Your guide to California's Assembly District 54 race: Los Angeles


The Times asked the candidates to respond to written questions about how they would address major issues if elected to the Legislature.

Gonzalez said he would tackle homelessness by making it easier to build affordable housing, converting commercial units into residential property and creating programs that give families access to capital so they can own a home.

“The homelessness crisis in California and L.A. County is out of control and demands urgent action from our elected leaders,” his campaign website states. Gonzalez has vowed to work with Los Angeles Mayor Karen Bass to provide affordable housing, drug treatment, mental health and job training services to the homeless along with investing in a new framework in California that aims to connect people grappling with mental health and substance use with a court-ordered plan to address those issues for up to 24 months.

Yi also wants to make it easier to build more affordable housing. The candidate added he would increase mental health services and shelters in public spaces, parks and transit stops.

“We need to stop our neighbors from falling into homelessness with more rent control and relief to those on the edge of eviction,” Yi said in a statement. On his campaign’s website, Yi said he would invest in programs such as community land trusts and nonprofit community development organizations to spur the building of more affordable housing. Yi wants to repeal California laws that limit rent control, proposals that have so far failed in the Legislature and on the ballot.

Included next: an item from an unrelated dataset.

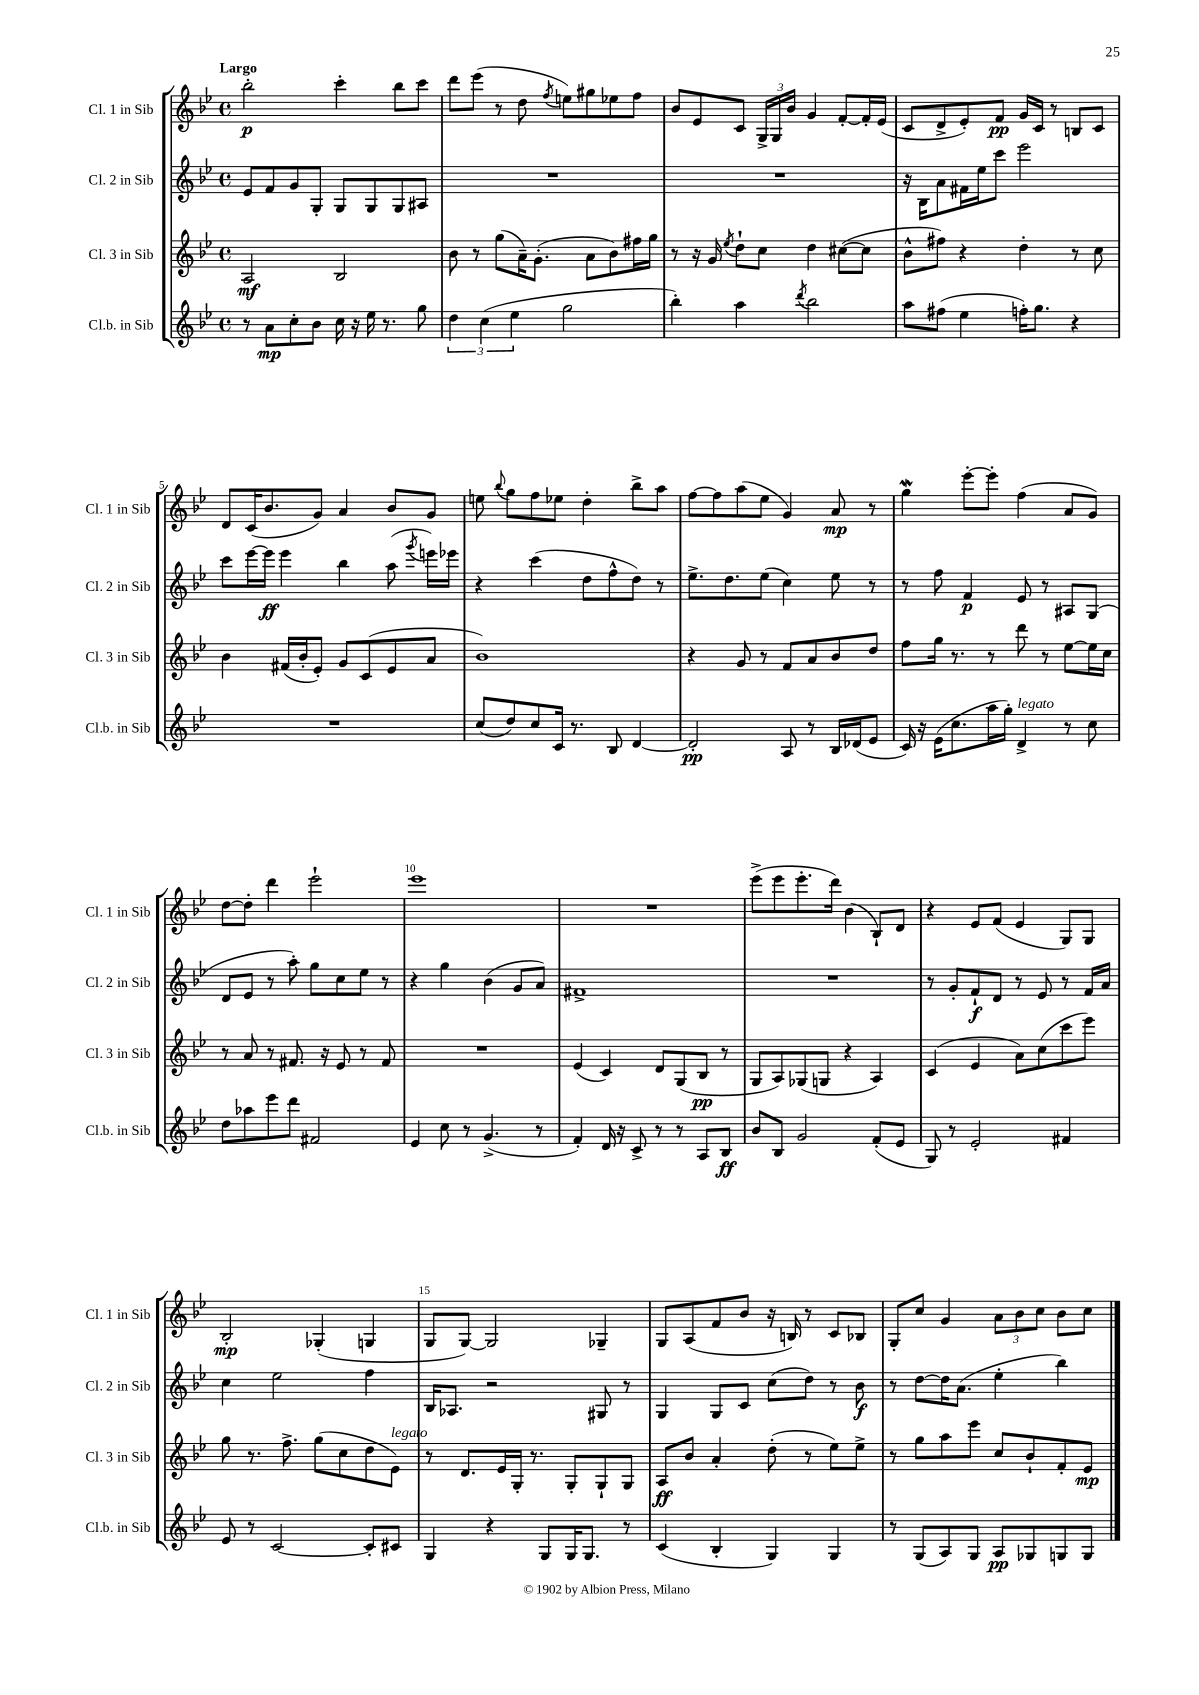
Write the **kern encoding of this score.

Alaniz said she would address homelessness through better mental health services. She said she would support reopening mental health care facilities and increasing staffing but also expressed concern about the costs to taxpayers.

“We must help the unhoused in our communities but we must also be good stewards and manage the funds of the people,” she said in a statement. “I will also strive for accountability practices of the funding being spent on these programs.”

Californians will also vote on a $6.8-billion bond measure this year known as Proposition 1 that aims to address homelessness by funding more than 11,000 new treatment beds and supportive housing units along with mental health and drug addiction treatment. Gonzalez said he supports Proposition 1, while Alaniz said she opposes the measure. Yi said he was undecided.